::: THE INPUT :::

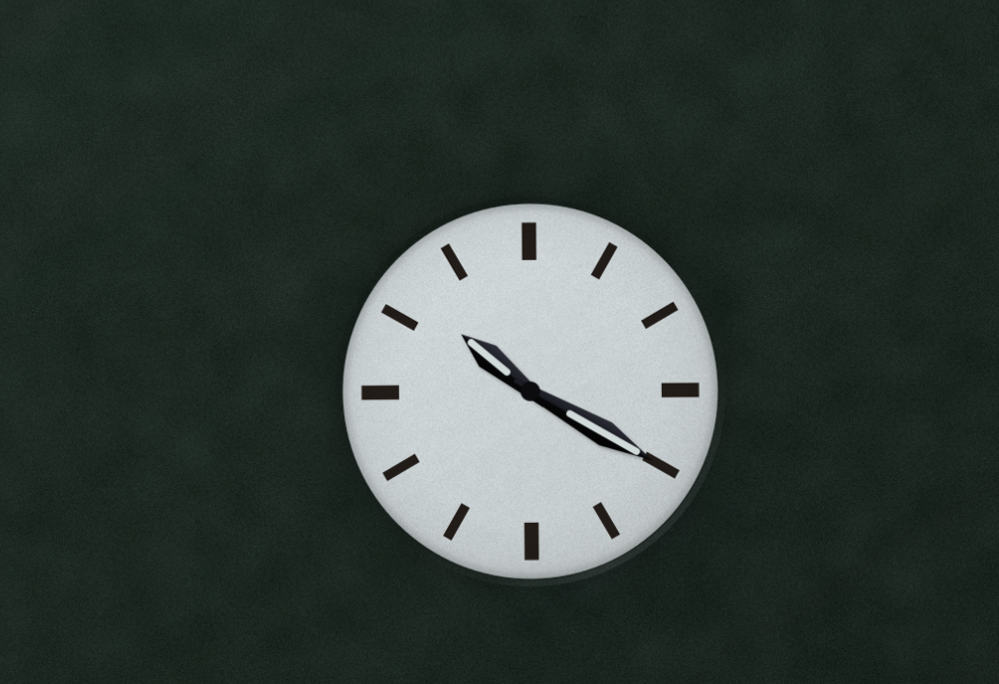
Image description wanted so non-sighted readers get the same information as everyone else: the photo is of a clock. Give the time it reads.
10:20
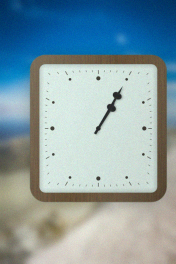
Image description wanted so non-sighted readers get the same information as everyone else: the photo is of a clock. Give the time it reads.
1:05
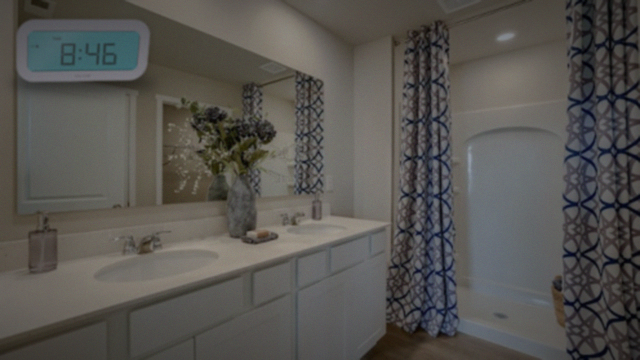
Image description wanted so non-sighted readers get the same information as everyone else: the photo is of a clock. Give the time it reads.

:::

> GIVEN INSTRUCTION:
Rewrite the records above as a Markdown table with the columns Row and Line, giving each line its own numbered row and skipping any blank lines. Leave the pictures out of the answer.

> COMPLETE RESPONSE:
| Row | Line |
|---|---|
| 1 | Image description wanted so non-sighted readers get the same information as everyone else: the photo is of a clock. Give the time it reads. |
| 2 | 10:20 |
| 3 | Image description wanted so non-sighted readers get the same information as everyone else: the photo is of a clock. Give the time it reads. |
| 4 | 1:05 |
| 5 | Image description wanted so non-sighted readers get the same information as everyone else: the photo is of a clock. Give the time it reads. |